Rob Finch

Personal information
- Full name: Abel Roberts Finch
- Date of birth: 31 August 1908
- Place of birth: Hednesford, England
- Date of death: 2000 (aged 91–92)
- Height: 5 ft 8 in (1.73 m)
- Position: Full-back

Senior career*
- Years: Team / Apps / (Gls)
- 1923–1924: Hednesford Primitives
- 1924–1925: Hednesford Town
- 1925–1938: West Bromwich Albion / 216 / (0)
- 1938–1939: Swansea Town / 0 / (0)
- 1939: Hednesford Town
- 1946: Tamworth
- Total:  / 216 / (0)

= Rob Finch =

English footballer (1908–2000)

Abel Roberts Finch (31 August 1908 – 2000) was a footballer who played as a full-back.

He joined Hednesford Prims in 1922 and Hednesford Town in 1923. After only a few first-team games, he was approached by West Bromwich Albion, signing professional forms for them in 1925, making his debut at home to Leicester City, 27 February 1926, at the age of 17.

Finch made two England International trials, one of them for the Rest v England, opposite the great Dixie Dean.

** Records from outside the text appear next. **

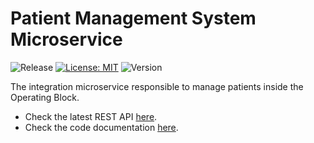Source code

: # Patient Management System Microservice

![Release](https://github.com/smartoperatingblock/patient-management-integration-microservice/actions/workflows/build-and-deploy.yml/badge.svg?style=plastic)
[![License: MIT](https://img.shields.io/badge/License-MIT-yellow.svg?style=plastic)](https://opensource.org/licenses/MIT)
![Version](https://img.shields.io/github/v/release/smartoperatingblock/patient-management-integration-microservice?style=plastic)

The integration microservice responsible to manage patients inside the Operating Block.

- Check the latest REST API [here](https://smartoperatingblock.github.io/patient-management-integration-microservice/openapi-doc).
- Check the code documentation [here](https://smartoperatingblock.github.io/patient-management-integration-microservice/code-doc).
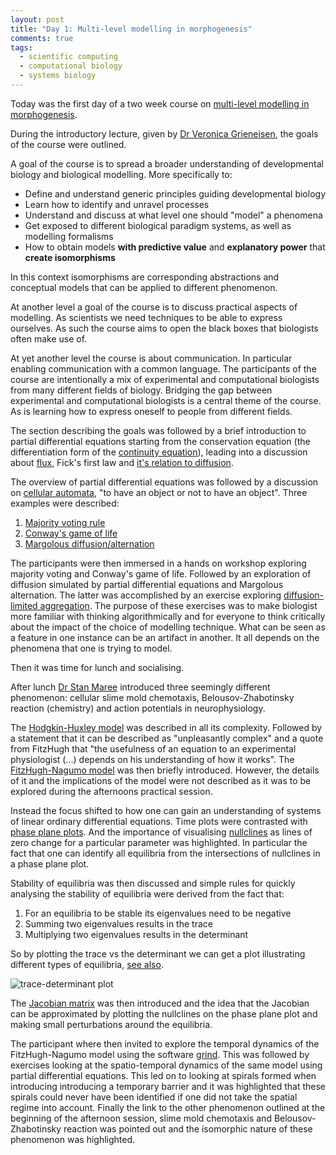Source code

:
```yaml
---
layout: post
title: "Day 1: Multi-level modelling in morphogenesis"
comments: true
tags:
  - scientific computing
  - computational biology
  - systems biology
---
```


Today was the first day of a two week course on
[multi-level modelling in morphogenesis](https://www.jic.ac.uk/whats-on/events/2015/07/embo-practical-course-2015/).

During the introductory lecture, given by 
[Dr Veronica Grieneisen](https://www.jic.ac.uk/directory/veronica-grieneisen/),
the goals of the course were outlined.

A goal of the course is to spread a broader understanding of
developmental biology and biological modelling. More specifically to:

- Define and understand generic principles guiding developmental biology
- Learn how to identify and unravel processes
- Understand and discuss at what level one should "model" a phenomena
- Get exposed to different biological paradigm systems, as well as modelling formalisms
- How to obtain models **with predictive value** and **explanatory power** that **create isomorphisms**

In this context isomorphisms are corresponding abstractions and conceptual
models that can be applied to different phenomenon.

At another level a goal of the course is to discuss practical aspects of
modelling. As scientists we need techniques to be able to express ourselves. As
such the course aims to open the black boxes that biologists often make use of.

At yet another level the course is about communication. In particular enabling
communication with a common language. The participants of the course are
intentionally a mix of experimental and computational biologists from many
different fields of biology. Bridging the gap between experimental and
computational biologists is a central theme of the course. As is learning how
to express oneself to people from different fields. 

The section describing the goals was followed by a brief introduction
to partial differential equations starting from the conservation equation (the
differentiation form of the
[continuity equation](https://en.wikipedia.org/wiki/Continuity_equation)),
leading into a discussion about
[flux](https://en.wikipedia.org/wiki/Flux), Fick's first law and
[it's relation to diffusion](https://en.wikipedia.org/wiki/Fick%27s_laws_of_diffusion).

The overview of partial differential equations was followed by a discussion on
[cellular automata](https://en.wikipedia.org/wiki/Cellular_automaton),
"to have an object or not to have an object". Three examples were described:

1. [Majority voting rule](http://demonstrations.wolfram.com/CellularAutomataWithMajorityRule/)
2. [Conway's game of life](https://en.wikipedia.org/wiki/Conway%27s_Game_of_Life)
3. [Margolous diffusion/alternation](http://cell-auto.com/neighbourhood/margolus/)

The participants were then immersed in a hands on workshop exploring majority
voting and Conway's game of life. Followed by an exploration of diffusion simulated by
partial differential equations and Margolous alternation. The latter was accomplished
by an exercise exploring
[diffusion-limited aggregation](https://en.wikipedia.org/wiki/Diffusion-limited_aggregation).
The purpose of these exercises was to make biologist more familiar with
thinking algorithmically and for everyone to think critically about the impact
of the choice of modelling technique.  What can be seen as a feature in one
instance can be an artifact in another. It all depends on the phenomena that
one is trying to model.

Then it was time for lunch and socialising.

After lunch
[Dr Stan Maree](https://www.jic.ac.uk/directory/stan-maree/)
introduced three seemingly different phenomenon: cellular slime mold chemotaxis, 
Belousov-Zhabotinsky reaction (chemistry) and action potentials in neurophysiology.

The
[Hodgkin-Huxley model](https://en.wikipedia.org/wiki/Hodgkin–Huxley_model)
was described in all its complexity. Followed by a statement that it can be
described as "unpleasantly complex" and a quote from FitzHugh that
"the usefulness of an equation to an experimental physiologist (...) depends
on his understanding of how it works". The
[FitzHugh-Nagumo model](https://en.wikipedia.org/wiki/FitzHugh–Nagumo_model)
was then briefly introduced. However, the details of it and the implications
of the model were not described as it was to be explored during the
afternoons practical session.

Instead the focus shifted to how one can gain an understanding of systems of
linear ordinary differential equations. Time plots were contrasted with
[phase plane plots](https://en.wikipedia.org/wiki/Phase_plane). And the importance
of visualising
[nullclines](https://en.wikipedia.org/wiki/Nullcline) as lines of zero change
for a particular parameter was highlighted. In particular the fact that
one can identify all equilibria from the intersections of nullclines in
a phase plane plot.

Stability of equilibria was then discussed and simple rules for quickly analysing
the stability of equilibria were derived from the fact that:

1. For an equilibria to be stable its eigenvalues need to be negative
2. Summing two eigenvalues results in the trace
3. Multiplying two eigenvalues results in the determinant 

So by plotting the trace vs the determinant we can get a plot illustrating
different types of equilibria,
[see also](https://en.wikipedia.org/wiki/Phase_plane#Eigenvectors_and_nodes).

![trace-determinant plot](https://upload.wikimedia.org/wikipedia/commons/3/35/Phase_plane_nodes.svg)

The
[Jacobian matrix](https://en.wikipedia.org/wiki/Jacobian_matrix_and_determinant)
was then introduced and the idea that the Jacobian can be approximated by
plotting the nullclines on the phase plane plot and making small
perturbations around the equilibria.

The participant where then invited to explore the temporal dynamics of the FitzHugh-Nagumo
model using the software
[grind](http://www-binf.bio.uu.nl/rdb/grind.html). This was followed by exercises looking
at the spatio-temporal dynamics of the same model using partial differential equations.
This led on to looking at spirals formed when introducing introducing a temporary barrier
and it was highlighted that these spirals could never have been identified if
one did not take the spatial regime into account.  Finally the link to the
other phenomenon outlined at the beginning of the afternoon session, slime mold
chemotaxis and
Belousov-Zhabotinsky reaction was pointed out and the isomorphic nature of these
phenomenon was highlighted.
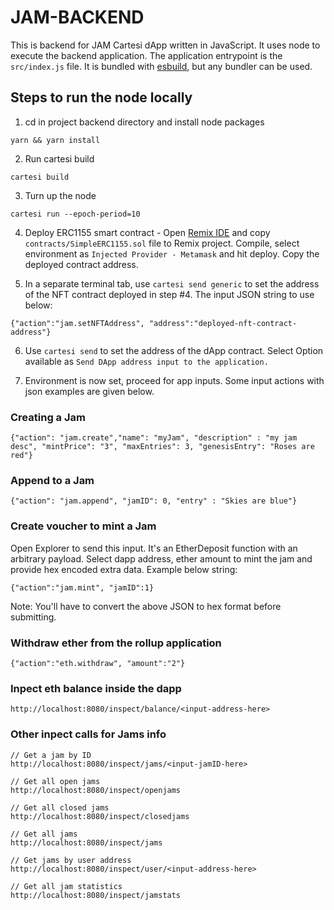 # JAM-BACKEND

This is backend for JAM Cartesi dApp written in JavaScript. It uses node to execute the backend application.
The application entrypoint is the `src/index.js` file. It is bundled with [esbuild](https://esbuild.github.io), but any bundler can be used.

##  Steps to run the node locally
1. cd in project backend directory and install node packages
```
yarn && yarn install
```
2. Run cartesi build
```
cartesi build
```
3. Turn up the node
```
cartesi run --epoch-period=10
```
4. Deploy ERC1155 smart contract - Open [Remix IDE](https://remix.ethereum.org/) and copy `contracts/SimpleERC1155.sol` file to Remix project. Compile, select environment as `Injected Provider - Metamask` and hit deploy. Copy the deployed contract address.

5. In a separate terminal tab, use `cartesi send generic` to set the address of the NFT contract deployed in step #4. The input JSON string to use below:
```
{"action":"jam.setNFTAddress", "address":"deployed-nft-contract-address"}
```
6. Use `cartesi send` to set the address of the dApp contract. Select Option available as `Send DApp address input to the application.`

7. Environment is now set, proceed for app inputs. Some input actions with json examples are given below.

### Creating a Jam
```
{"action": "jam.create","name": "myJam", "description" : "my jam desc", "mintPrice": "3", "maxEntries": 3, "genesisEntry": "Roses are red"}
```

### Append to a Jam
```
{"action": "jam.append", "jamID": 0, "entry" : "Skies are blue"}
```
### Create voucher to mint a Jam
Open Explorer to send this input. It's an EtherDeposit function with an arbitrary payload. Select dapp address, ether amount to mint the jam and provide hex encoded extra data. Example below string:
```
{"action":"jam.mint", "jamID":1}
```
Note: You'll have to convert the above JSON to hex format before submitting.

### Withdraw ether from the rollup application
```
{"action":"eth.withdraw", "amount":"2"}
```

### Inpect eth balance inside the dapp
```
http://localhost:8080/inspect/balance/<input-address-here>
```

### Other inpect calls for Jams info
```
// Get a jam by ID
http://localhost:8080/inspect/jams/<input-jamID-here>

// Get all open jams
http://localhost:8080/inspect/openjams

// Get all closed jams
http://localhost:8080/inspect/closedjams

// Get all jams
http://localhost:8080/inspect/jams

// Get jams by user address
http://localhost:8080/inspect/user/<input-address-here>

// Get all jam statistics
http://localhost:8080/inspect/jamstats
```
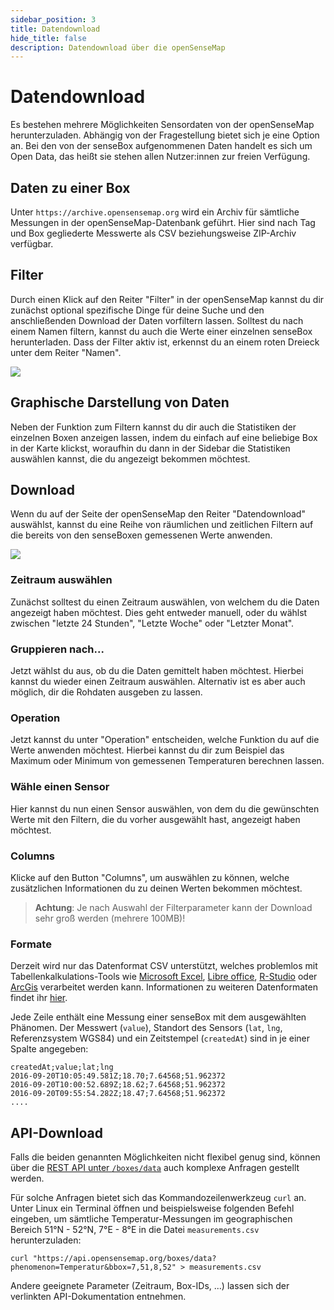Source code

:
 ```yaml
---
sidebar_position: 3
title: Datendownload
hide_title: false
description: Datendownload über die openSenseMap
---
```


# Datendownload

Es bestehen mehrere Möglichkeiten Sensordaten von der openSenseMap herunterzuladen.
Abhängig von der Fragestellung bietet sich je eine Option an.
Bei den von der senseBox aufgenommenen Daten handelt es sich um Open Data, das heißt sie stehen allen Nutzer:innen zur freien Verfügung.

## Daten zu einer Box

Unter `https://archive.opensensemap.org` wird ein Archiv für sämtliche Messungen in der openSenseMap-Datenbank geführt.
Hier sind nach Tag und Box gegliederte Messwerte als CSV beziehungsweise ZIP-Archiv verfügbar.

## Filter

Durch einen Klick auf den Reiter "Filter" in der openSenseMap kannst du dir zunächst optional spezifische Dinge für deine Suche und den anschließenden Download der Daten vorfiltern lassen.
Solltest du nach einem Namen filtern, kannst du auch die Werte einer einzelnen senseBox herunterladen.
Dass der Filter aktiv ist, erkennst du an einem roten Dreieck unter dem Reiter "Namen".

![](/img/open-sensemap-bilder/datendownload/1-filter.png)

## Graphische Darstellung von Daten

Neben der Funktion zum Filtern kannst du dir auch die Statistiken der einzelnen Boxen anzeigen lassen, indem du einfach auf eine beliebige Box in der Karte klickst, woraufhin du dann in der Sidebar die Statistiken auswählen kannst, die du angezeigt bekommen möchtest.

## Download

Wenn du auf der Seite der openSenseMap den Reiter "Datendownload" auswählst, kannst du eine Reihe von räumlichen und zeitlichen Filtern auf die bereits von den senseBoxen gemessenen Werte anwenden.

![](/img/open-sensemap-bilder/datendownload/1-download.png)



### Zeitraum auswählen

Zunächst solltest du einen Zeitraum auswählen, von welchem du die Daten angezeigt haben möchtest.
Dies geht entweder manuell, oder du wählst zwischen "letzte 24 Stunden", "Letzte Woche" oder "Letzter Monat".


### Gruppieren nach...

Jetzt wählst du aus, ob du die Daten gemittelt haben möchtest. Hierbei kannst du wieder einen Zeitraum auswählen.
Alternativ ist es aber auch möglich, dir die Rohdaten ausgeben zu lassen.

### Operation

Jetzt kannst du unter "Operation" entscheiden, welche Funktion du auf die Werte anwenden möchtest.
Hierbei kannst du dir zum Beispiel das Maximum oder Minimum von gemessenen Temperaturen berechnen lassen.

### Wähle einen Sensor

Hier kannst du nun einen Sensor auswählen, von dem du die gewünschten Werte mit den Filtern, die du vorher ausgewählt hast, angezeigt haben möchtest.

### Columns

Klicke auf den Button "Columns", um auswählen zu können, welche zusätzlichen Informationen du zu deinen Werten bekommen möchtest.



> **Achtung**: Je nach Auswahl der Filterparameter kann der Download sehr groß werden (mehrere 100MB)!


### Formate

Derzeit wird nur das Datenformat CSV unterstützt, welches problemlos mit Tabellenkalkulations-Tools wie
[Microsoft Excel](excel.md), [Libre office](libre.md), [R-Studio](R.md) oder [ArcGis](Arc.md) verarbeitet werden kann.
Informationen zu weiteren Datenformaten findet ihr [hier](formate.md).

Jede Zeile enthält eine Messung einer senseBox mit dem ausgewählten Phänomen.
Der Messwert (`value`), Standort des Sensors (`lat`, `lng`, Referenzsystem WGS84) und ein Zeitstempel (`createdAt`) sind in je einer Spalte angegeben:

```csv
createdAt;value;lat;lng
2016-09-20T10:05:49.581Z;18.70;7.64568;51.962372
2016-09-20T10:00:52.689Z;18.62;7.64568;51.962372
2016-09-20T09:55:54.282Z;18.47;7.64568;51.962372
....
```

## API-Download

Falls die beiden genannten Möglichkeiten nicht flexibel genug sind, können über die [REST API unter `/boxes/data`](osem_api.md#get-latest-measurements-for-a-phenomenon-as-csv-) auch komplexe Anfragen gestellt werden.

Für solche Anfragen bietet sich das Kommandozeilenwerkzeug `curl` an.
Unter Linux ein Terminal öffnen und beispielsweise folgenden Befehl eingeben, um sämtliche Temperatur-Messungen im geographischen Bereich 51°N - 52°N, 7°E - 8°E in die Datei `measurements.csv` herunterzuladen:

```
curl "https://api.opensensemap.org/boxes/data?phenomenon=Temperatur&bbox=7,51,8,52" > measurements.csv
```

Andere geeignete Parameter (Zeitraum, Box-IDs, ...) lassen sich der verlinkten API-Dokumentation entnehmen.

On 6 March 1937, he played against Arsenal in a 6th Round FA Cup game before 64,815 Hawthorn supporters.
Transferred to Swansea in May 1939, Finch managed only one game before War was declared.

Finch made 216 senior appearances for Albion and 231 more for their Central League side, many as captain, winning Championship medals in 1926–27, 32–33, 33-34 and 34–35, but was unlucky in being out of the Albion team for most of the 1930–31 season when they won promotion from Division Two and the FA Cup in the same season.

Finch died locally in 2000, aged 92.